→ Activity
Your answer must be every line of the data that contains "basket".

(Beginning of Records provided)

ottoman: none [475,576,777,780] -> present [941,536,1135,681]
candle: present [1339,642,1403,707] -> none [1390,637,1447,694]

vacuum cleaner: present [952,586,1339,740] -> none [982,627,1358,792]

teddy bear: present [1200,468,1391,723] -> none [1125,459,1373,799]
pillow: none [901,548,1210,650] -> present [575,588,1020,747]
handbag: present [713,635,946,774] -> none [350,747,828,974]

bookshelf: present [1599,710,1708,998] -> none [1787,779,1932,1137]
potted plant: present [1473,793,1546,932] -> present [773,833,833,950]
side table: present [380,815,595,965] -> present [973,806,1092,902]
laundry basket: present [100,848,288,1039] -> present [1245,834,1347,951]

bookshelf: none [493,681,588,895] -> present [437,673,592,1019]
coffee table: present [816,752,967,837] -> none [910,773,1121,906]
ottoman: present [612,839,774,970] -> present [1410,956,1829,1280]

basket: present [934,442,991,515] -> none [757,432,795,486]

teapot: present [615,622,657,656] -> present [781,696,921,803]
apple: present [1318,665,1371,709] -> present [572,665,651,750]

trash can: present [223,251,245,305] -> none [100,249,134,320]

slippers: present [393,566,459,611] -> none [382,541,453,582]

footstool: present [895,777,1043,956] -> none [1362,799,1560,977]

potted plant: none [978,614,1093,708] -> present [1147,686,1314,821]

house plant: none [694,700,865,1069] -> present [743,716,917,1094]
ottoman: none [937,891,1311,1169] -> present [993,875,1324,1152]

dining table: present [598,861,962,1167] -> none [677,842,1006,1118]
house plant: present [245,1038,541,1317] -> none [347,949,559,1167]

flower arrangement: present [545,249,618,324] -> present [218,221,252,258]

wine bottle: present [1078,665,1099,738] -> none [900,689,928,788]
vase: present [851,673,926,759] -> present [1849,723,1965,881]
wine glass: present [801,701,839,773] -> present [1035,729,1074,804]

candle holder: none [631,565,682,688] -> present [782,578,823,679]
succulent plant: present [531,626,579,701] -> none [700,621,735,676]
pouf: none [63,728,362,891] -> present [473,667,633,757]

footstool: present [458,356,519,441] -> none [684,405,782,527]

(End of Records provided)

→ Final answer
laundry basket: present [100,848,288,1039] -> present [1245,834,1347,951]
basket: present [934,442,991,515] -> none [757,432,795,486]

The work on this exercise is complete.